“At the end of the first day, a hazy pattern is present,” said the team. “By the end of the first test, that pattern comes into better focus.”
It’s not quite a data-driven crystal ball, however, with Mercedes describing its leaderboard as “lower-bound estimates”.
You can say with some confidence that your competitors are “at least as fast as X”, but you do not know for sure how much faster they could have gone,” it says. “No-one wants the egg on their face, claiming that they are faster than another team, because they can never know for certain what was hidden or what is coming next.
“For example, will Red Bull bring a significant upgrade package to the second test? Why have Ferrari spent this test running their power unit consistently at much lower levels than their partner teams?”

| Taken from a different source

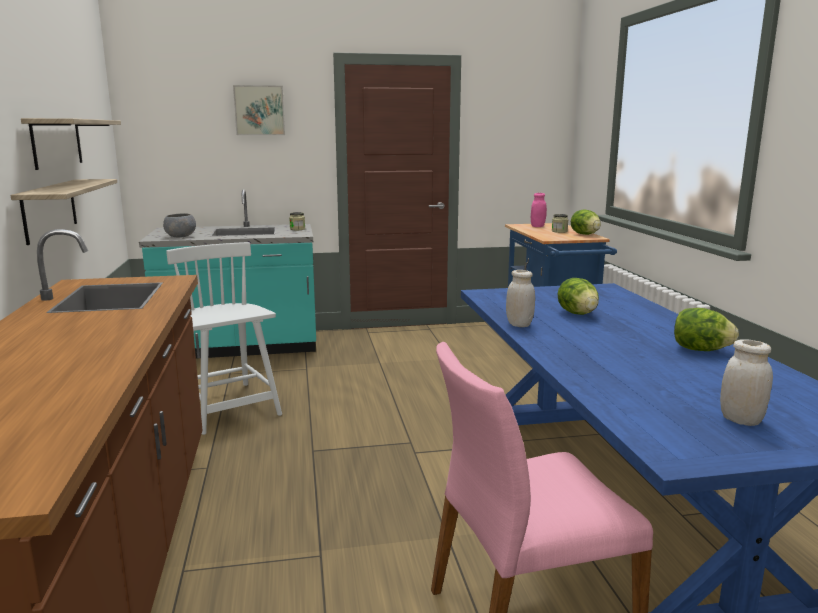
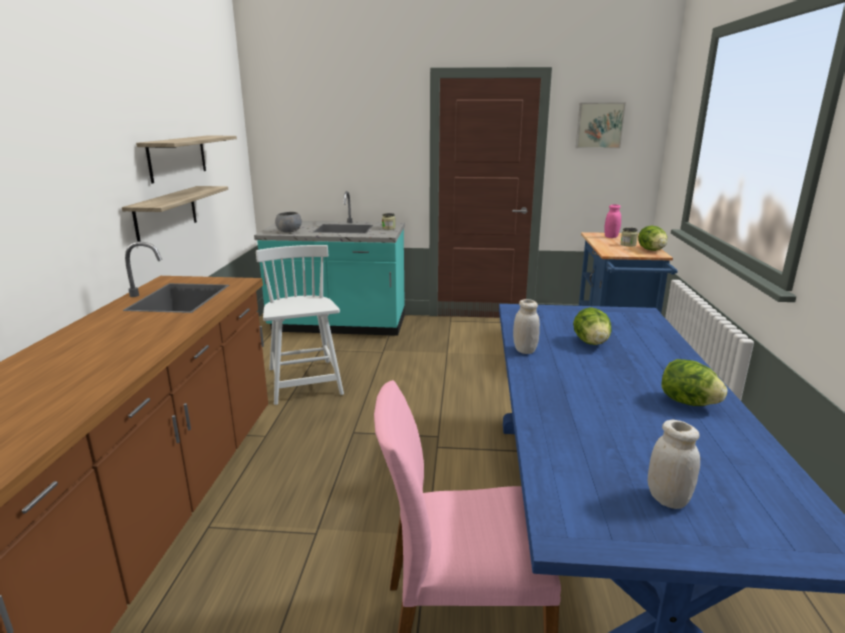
camera: 15 degrees right, 5 degrees up
picture [233,85,285,135] -> picture moved to [576,103,626,148]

Despite the caveats, Mercedes did make some predictions about the start of the season, suggesting that its new dual-axis steering system may not give it a significant advantage in Australia, at least. “The battle in Melbourne at the front is going to be tight,” it said. “We can also see that the midfield have closed on the front and that there is some considerable midfield swing compared to last year’s competitive order.”
Testing spy: how Mercedes calculates its rivals’ true pace
“Testing times are not meaningless,” says Mercedes. “They are a goldmine, if you’re prepared to sift through them with care and caution until a clear picture begins to emerge. If you look at them long enough, they gradually give up their secrets.”

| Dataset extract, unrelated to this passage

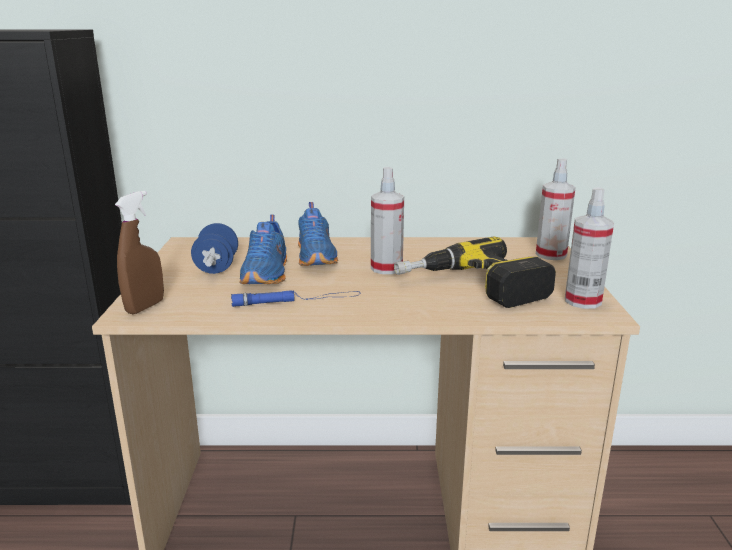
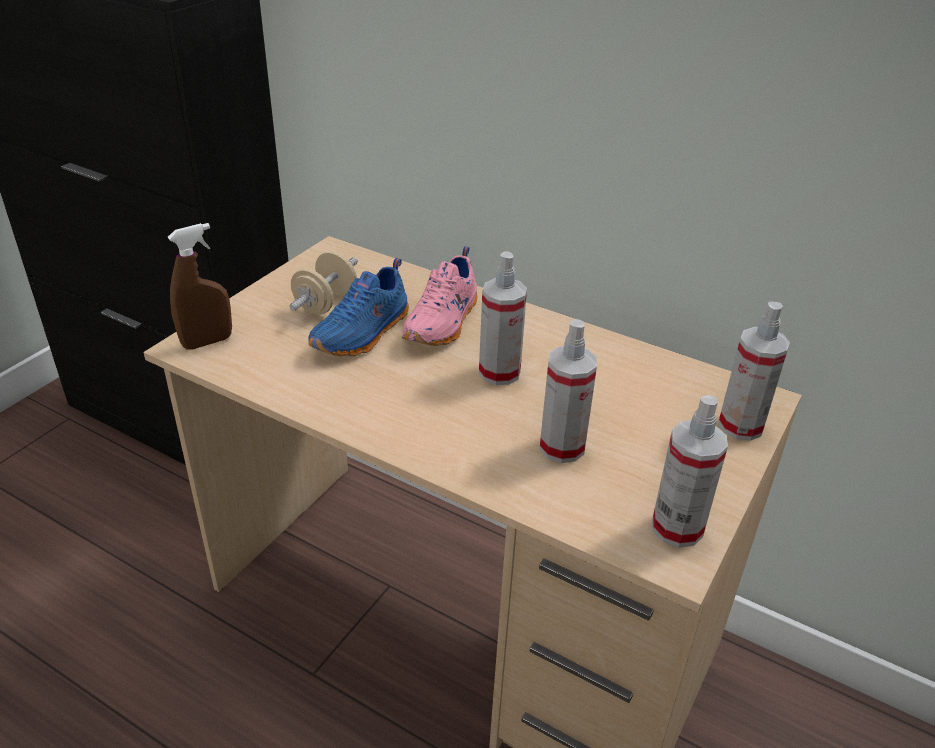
camera: 30 degrees right, 15 degrees up
blue dumbbell [191,223,238,274] -> beige dumbbell [289,251,358,315]
blue flashlight [231,291,360,307] -> none
blue shoe [298,202,338,266] -> pink shoe [402,246,477,346]
power drill [394,236,556,308] -> spray bottle [539,319,597,463]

This is how the team analyses the performance of its rivals:
Start with what you know
Teams know every car’s lap time and the number of laps completed, as well as the performance difference between tyre compounds and the amount of fuel that’s burnt each lap.
Like a Maths GCSE question, you can start to estimate a car’s pace from this data.
Look what happened last year
In the top secret world of F1 car development, teams are surprisingly predictable when it comes to their testing runs. “They tend to do similar things each year,” says Mercedes. “Most people will run three fuel levels: a lower fuel load for performance, a medium fuel load for the bulk of their work, and full tanks for their race simulations. For each team, these three levels are different, but, weirdly, they don’t vary much from year to year.
“Our opening guesses will assume that each team will do the same as they did the year before.”
Count the laps
To refine the opening guesses, strategists look at the number of laps that a car has run, and identify the minimum fuel load. “If a car does a 10 lap run, then we know that a lap consumes (say) 1.7kg, then there must have been at least 17kg of fuel in the car to do that run,” says Mercedes. “In reality, teams do not like to run down to fumes in normal testing, so it is more likely that there was at least 27kg of fuel in the car.
“If our prior assumption was that this team normally runs 50kg for general testing, then we will adjust our initial guess to say that the car was likely to have somewhere between 27kg and 50kg of fuel in the car. Once a team has done a load of running, this estimate gets surprisingly accurate.”
Watch for the pit stops
“The real insight comes when a team attempts a race distance. Doing a full race distance with pit-stop style tyre changes implies that the team must have its tanks near to full. This narrows the error in our estimates dramatically, allowing race times to be compared more or less directly.”
Tracking data
GPS tracking allows teams to see rivals’ speed and acceleration, which allows them to calculate each engine’s power and available modes.